Posted in Finance, Accounting and Economics Terms, Total Reads: 427
Sandbag is one of the many anti-takeover defence mechanisms that can be adopted by corporations in the case of an acquisition bid. In most cases, the acquiring company is not favourable to the target company and hence the target company will resort to any anti-takeover defence mechanisms to discourage the bidding company. Sandbag takeover defense involves being in prolonged discussions with the unwelcome bidder and delaying this process as long as possible in hope that a white knight will surface up protecting them from the unwelcome bidder.
Target companies generally have a resistance to selling off. This may happen even if they are in a bad shape. This is because of several reasons such as – the acquisition price, terms and conditions are not favourable for the target company’s shareholders/employees etc., company owners generally have a high level of attachment with the company and would not like to lose ownership/control of the business, they feel that things will turnaround, to push up the premiums, belief that there may be a better buyer who is more able to run the company more efficiently etc.

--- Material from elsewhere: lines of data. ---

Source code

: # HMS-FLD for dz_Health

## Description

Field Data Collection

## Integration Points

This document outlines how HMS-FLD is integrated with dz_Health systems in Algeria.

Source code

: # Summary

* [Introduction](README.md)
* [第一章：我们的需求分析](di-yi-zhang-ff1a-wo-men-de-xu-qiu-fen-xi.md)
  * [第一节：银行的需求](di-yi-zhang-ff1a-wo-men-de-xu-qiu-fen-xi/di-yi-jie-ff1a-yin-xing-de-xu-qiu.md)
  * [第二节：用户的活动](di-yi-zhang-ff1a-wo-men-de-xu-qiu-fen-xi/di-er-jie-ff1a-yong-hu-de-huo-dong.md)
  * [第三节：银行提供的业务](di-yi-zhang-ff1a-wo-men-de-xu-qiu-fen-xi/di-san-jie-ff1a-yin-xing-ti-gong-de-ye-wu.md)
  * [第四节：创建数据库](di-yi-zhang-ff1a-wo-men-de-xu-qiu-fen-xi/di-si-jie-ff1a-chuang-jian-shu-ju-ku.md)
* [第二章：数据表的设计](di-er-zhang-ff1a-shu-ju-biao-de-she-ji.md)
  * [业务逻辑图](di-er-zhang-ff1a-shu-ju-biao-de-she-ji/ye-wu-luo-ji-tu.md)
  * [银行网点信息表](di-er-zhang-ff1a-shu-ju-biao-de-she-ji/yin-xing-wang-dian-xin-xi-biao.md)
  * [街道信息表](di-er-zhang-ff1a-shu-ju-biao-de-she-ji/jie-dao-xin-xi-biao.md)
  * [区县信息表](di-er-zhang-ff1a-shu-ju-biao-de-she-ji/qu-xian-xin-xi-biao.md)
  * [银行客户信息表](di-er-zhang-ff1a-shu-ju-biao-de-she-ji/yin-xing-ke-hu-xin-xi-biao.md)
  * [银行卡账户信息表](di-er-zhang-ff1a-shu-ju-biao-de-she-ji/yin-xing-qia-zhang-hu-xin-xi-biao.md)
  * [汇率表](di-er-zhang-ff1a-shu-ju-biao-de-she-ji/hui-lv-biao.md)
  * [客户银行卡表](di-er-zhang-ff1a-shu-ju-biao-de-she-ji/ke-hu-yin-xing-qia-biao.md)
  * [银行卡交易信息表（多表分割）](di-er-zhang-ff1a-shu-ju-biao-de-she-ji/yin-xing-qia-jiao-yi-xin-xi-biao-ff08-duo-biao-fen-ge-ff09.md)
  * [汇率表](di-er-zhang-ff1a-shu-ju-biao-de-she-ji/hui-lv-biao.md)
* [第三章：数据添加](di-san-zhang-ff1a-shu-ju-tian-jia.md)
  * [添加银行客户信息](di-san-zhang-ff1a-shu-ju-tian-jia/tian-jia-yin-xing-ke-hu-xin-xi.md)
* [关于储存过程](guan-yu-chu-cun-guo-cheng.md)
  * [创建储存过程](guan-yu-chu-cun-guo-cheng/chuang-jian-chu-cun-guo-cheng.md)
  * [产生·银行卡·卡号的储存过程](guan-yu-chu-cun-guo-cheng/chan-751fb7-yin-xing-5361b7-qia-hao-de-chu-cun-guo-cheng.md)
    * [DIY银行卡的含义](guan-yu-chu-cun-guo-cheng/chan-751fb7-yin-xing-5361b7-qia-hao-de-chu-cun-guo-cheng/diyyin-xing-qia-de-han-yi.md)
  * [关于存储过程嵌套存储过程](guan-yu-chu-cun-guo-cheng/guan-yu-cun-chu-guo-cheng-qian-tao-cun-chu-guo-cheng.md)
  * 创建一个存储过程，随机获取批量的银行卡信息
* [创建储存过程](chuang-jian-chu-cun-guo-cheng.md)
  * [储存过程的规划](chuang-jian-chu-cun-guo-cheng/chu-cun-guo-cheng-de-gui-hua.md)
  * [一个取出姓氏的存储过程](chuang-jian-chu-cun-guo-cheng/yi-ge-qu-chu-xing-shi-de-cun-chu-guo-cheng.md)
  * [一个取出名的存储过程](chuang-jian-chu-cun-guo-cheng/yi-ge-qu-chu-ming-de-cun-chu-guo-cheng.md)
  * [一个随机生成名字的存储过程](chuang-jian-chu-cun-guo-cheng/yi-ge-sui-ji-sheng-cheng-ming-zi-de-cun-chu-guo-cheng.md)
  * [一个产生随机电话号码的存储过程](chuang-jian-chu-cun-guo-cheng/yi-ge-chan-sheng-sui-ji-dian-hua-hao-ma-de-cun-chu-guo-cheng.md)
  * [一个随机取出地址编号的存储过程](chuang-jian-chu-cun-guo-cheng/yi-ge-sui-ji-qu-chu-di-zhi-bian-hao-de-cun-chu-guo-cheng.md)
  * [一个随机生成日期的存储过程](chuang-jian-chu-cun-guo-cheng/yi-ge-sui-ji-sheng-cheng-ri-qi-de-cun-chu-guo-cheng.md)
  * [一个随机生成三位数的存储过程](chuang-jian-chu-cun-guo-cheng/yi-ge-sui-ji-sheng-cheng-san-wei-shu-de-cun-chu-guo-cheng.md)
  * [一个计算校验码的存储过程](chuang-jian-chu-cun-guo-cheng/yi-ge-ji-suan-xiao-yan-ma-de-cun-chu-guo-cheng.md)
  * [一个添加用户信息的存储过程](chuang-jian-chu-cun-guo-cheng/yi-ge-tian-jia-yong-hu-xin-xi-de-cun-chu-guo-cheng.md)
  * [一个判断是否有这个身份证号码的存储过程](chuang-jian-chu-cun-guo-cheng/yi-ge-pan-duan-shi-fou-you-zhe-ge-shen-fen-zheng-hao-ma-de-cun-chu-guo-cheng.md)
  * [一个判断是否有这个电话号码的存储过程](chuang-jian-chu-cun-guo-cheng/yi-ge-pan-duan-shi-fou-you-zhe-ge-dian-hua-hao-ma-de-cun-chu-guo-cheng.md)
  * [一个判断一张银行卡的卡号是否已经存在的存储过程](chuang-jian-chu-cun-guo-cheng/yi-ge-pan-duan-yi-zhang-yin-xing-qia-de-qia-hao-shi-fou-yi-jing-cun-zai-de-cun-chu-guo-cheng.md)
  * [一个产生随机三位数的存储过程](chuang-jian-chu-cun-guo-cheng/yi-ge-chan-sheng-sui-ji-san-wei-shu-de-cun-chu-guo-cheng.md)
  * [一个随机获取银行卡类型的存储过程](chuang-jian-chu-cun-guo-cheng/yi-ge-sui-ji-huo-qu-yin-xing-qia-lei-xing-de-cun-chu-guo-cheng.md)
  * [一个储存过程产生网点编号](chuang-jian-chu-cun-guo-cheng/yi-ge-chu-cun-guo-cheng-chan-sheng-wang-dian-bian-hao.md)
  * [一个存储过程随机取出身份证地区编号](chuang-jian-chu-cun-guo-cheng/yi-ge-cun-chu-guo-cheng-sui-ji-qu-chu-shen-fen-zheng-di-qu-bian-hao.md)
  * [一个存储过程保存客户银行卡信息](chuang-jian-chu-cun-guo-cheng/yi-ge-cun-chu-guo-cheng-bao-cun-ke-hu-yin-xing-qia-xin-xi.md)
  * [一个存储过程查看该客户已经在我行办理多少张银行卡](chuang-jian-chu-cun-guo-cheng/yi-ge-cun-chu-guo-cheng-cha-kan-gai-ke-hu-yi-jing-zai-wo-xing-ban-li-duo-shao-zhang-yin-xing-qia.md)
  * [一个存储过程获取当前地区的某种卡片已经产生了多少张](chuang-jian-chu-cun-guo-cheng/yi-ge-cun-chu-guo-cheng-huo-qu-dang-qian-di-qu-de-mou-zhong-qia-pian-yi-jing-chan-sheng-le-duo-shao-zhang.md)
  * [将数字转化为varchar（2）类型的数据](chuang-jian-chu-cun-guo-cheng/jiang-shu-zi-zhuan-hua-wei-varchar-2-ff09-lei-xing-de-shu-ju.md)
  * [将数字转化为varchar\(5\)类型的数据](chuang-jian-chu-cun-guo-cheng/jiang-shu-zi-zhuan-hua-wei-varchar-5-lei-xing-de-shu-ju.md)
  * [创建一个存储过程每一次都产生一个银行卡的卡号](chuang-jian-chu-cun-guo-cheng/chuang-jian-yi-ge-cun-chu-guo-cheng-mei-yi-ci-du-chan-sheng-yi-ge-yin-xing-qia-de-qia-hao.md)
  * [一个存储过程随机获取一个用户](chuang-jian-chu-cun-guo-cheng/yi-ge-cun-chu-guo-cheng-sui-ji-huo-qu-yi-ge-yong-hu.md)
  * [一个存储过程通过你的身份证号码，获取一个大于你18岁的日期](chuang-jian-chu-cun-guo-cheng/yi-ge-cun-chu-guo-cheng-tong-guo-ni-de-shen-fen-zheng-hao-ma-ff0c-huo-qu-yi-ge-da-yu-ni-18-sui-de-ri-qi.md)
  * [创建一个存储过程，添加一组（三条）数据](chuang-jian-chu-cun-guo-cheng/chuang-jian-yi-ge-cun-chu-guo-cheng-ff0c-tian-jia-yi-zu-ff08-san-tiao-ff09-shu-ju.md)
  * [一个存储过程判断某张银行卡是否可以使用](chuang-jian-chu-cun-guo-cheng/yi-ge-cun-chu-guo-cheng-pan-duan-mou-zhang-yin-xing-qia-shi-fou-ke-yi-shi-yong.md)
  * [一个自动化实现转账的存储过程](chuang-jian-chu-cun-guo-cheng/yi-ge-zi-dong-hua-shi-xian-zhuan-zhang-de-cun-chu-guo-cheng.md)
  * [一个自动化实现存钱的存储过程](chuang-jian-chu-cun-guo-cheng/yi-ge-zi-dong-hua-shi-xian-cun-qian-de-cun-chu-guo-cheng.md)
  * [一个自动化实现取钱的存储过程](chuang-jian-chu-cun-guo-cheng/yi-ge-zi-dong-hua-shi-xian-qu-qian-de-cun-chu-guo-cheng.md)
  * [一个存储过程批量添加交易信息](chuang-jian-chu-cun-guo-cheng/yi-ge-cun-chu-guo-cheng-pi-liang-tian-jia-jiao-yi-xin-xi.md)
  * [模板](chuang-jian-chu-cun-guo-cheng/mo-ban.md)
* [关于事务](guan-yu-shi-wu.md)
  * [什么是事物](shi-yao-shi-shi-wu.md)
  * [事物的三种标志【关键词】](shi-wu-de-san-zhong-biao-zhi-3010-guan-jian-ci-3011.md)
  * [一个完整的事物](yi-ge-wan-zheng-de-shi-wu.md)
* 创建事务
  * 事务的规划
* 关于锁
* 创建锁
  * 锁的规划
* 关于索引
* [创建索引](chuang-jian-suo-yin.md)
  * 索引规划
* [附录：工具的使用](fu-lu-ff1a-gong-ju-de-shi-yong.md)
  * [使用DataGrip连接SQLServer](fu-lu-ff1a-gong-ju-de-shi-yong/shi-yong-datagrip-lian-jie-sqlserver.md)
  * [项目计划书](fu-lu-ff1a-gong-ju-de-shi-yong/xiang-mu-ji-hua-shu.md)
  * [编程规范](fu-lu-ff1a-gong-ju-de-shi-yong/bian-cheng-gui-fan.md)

In case of Corporate finance, it refers to the tactic employed a company while releasing its Quarterly/Annual results and earnings guidance in such a way that its stock price appreciates. The company will report their guidance forecasts for next quarter/financial year less than what they actually predict according to the present market condition so that when the next period earnings results is released, it will exceed the expectations when in fact it has not actually exceeded. This will shore up the stock price of the company which will lead the security being overpriced.